If the council is serious about making commission service more attractive, it should foster a culture of integrity and accountability in City Hall. Excluding seasoned and knowledgeable citizens from the pool of volunteers only strengthens the hand of city staff and powerful local interests—the university and other big developers.  

Just so, whatever its benefits, instituting term limits in Sacramento—a move that Tom Bates fought all the way to the Supreme Court—has increased the influence of bureaucrats and lobbyists in California. They’re ensconced in the political landscape, while new legislators come and go, many never gaining the experience necessary to be effective.

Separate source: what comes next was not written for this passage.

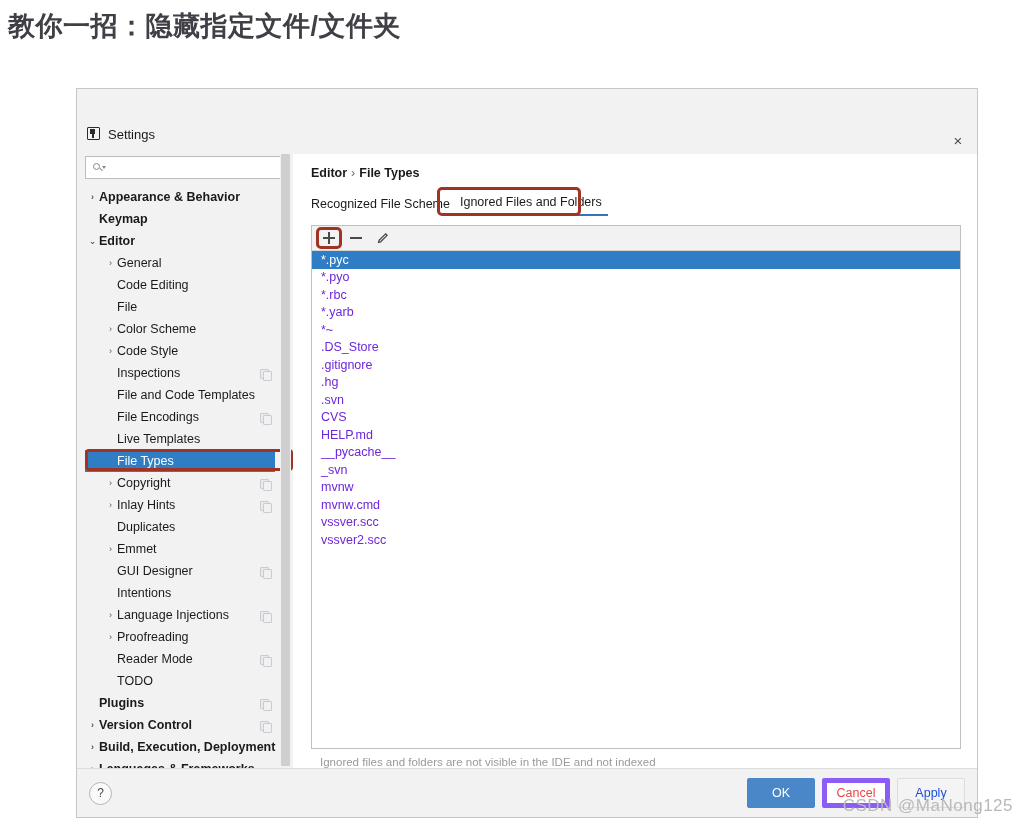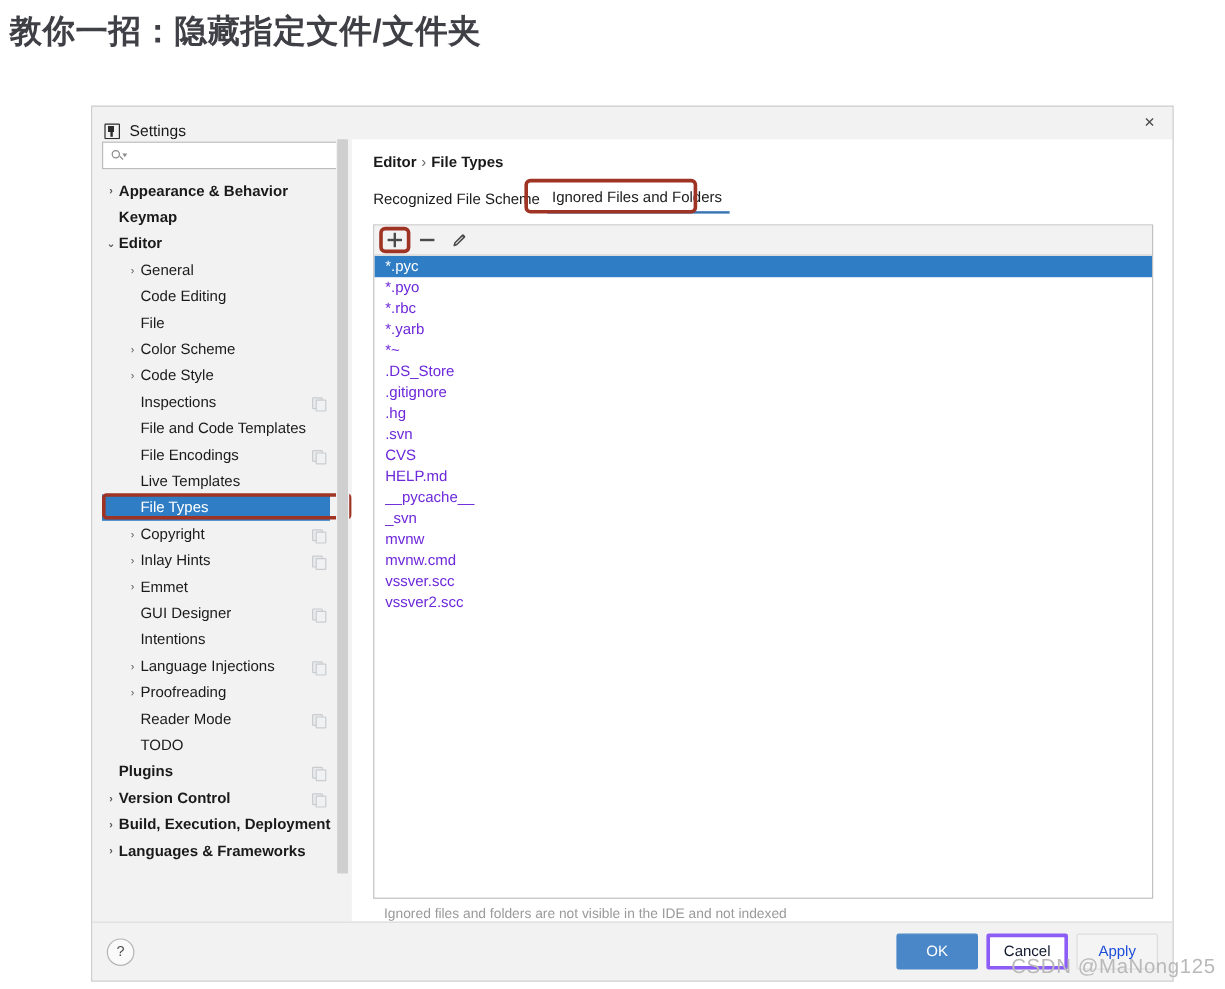"Settings" #dialog-titlebar { align-items: flex-end -> flex-start; margin-top: none -> 38px }
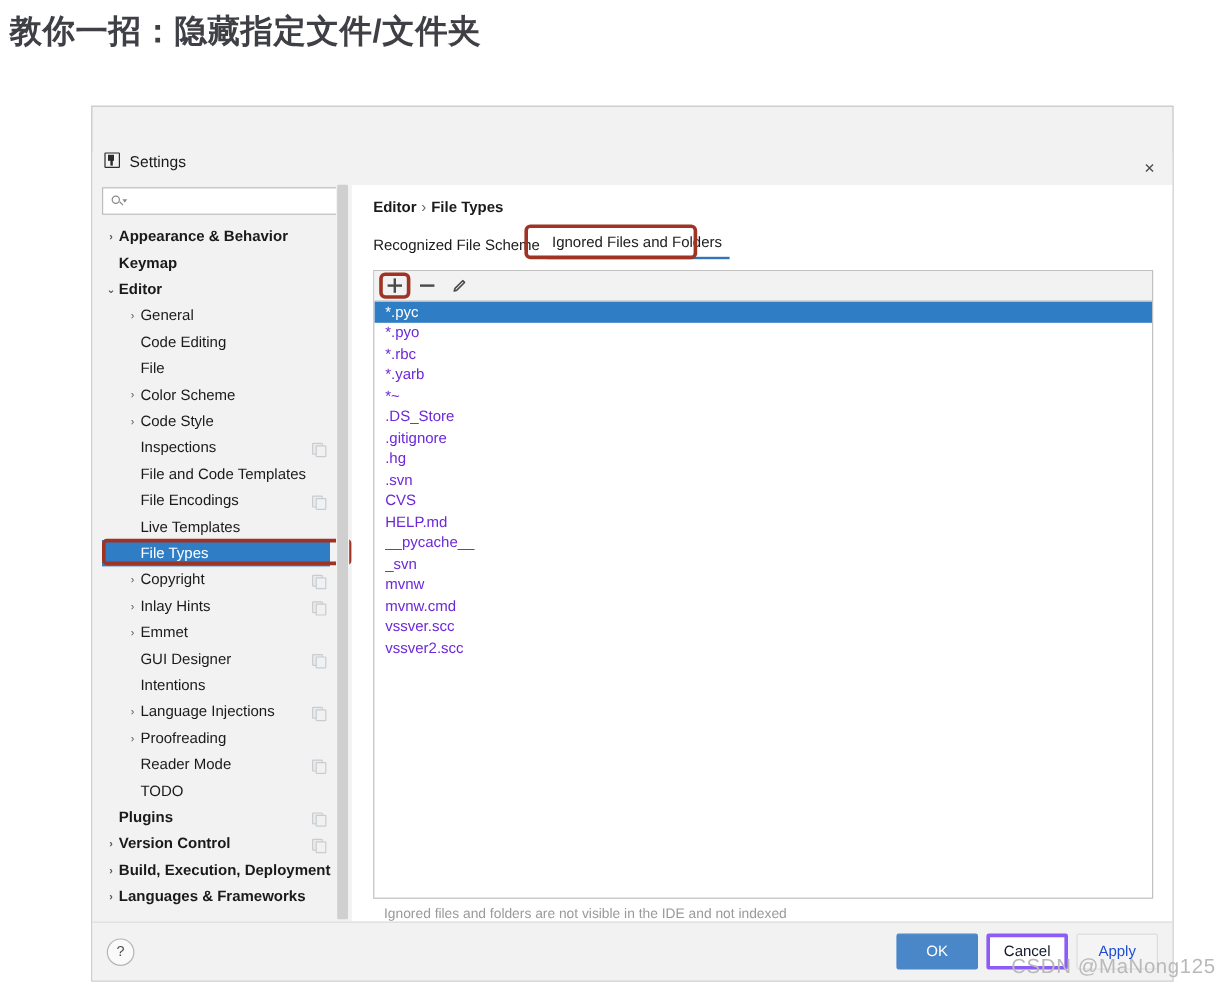"Duplicates" div.tree-row { html: none -> <div> <span>›</span> <span>Duplicates</span> <span></span> </div> }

That’s why term limits have repeatedly been used to purge liberals from office.  

What keeps more Berkeleyans from volunteering for city commissions is not the presence of forceful individuals. It’s the dedication that commission service involves, especially service on Planning and other boards that ought to require a big investment of time and energy.  

I say “ought to” because it’s common knowledge that some commissioners come to meetings, their packets unread, and vote on matters they’ve barely scanned. Nobody criticizes such behavior, at least not publicly, because people are all volunteers and, it’s assumed, doing the best they can. So going after commissioners who not only fulfill the call of duty but surpass it is particularly offensive.  

On July 12 the council can demonstrate its commitment to citizen democracy by doing two things: It can reject the proposed new limits on commission service. And it can direct staff to annually survey commissioners about the quality of staff support and to report the results back to the council, as stipulated by Council Resolution No. 61,312-N.S., taken in 2001 (see the Commissioner’s Manual, Appendix E, Section 4). To my knowledge, no such surveys have ever been done. This would be an opportune time to start.  

 

 

It looks as if Councilmember Anderson is having second thoughts about his vote for the UC settlement in May. At the council’s July 21 meeting, he showed some mettle by ignoring a mayoral plea and abstaining on a vote to approve the city sewer fees that the settlement assigned the university. The measure still passed, but only by the slimmest of margins (5-3-1). May council support for the settlement dwindle still further.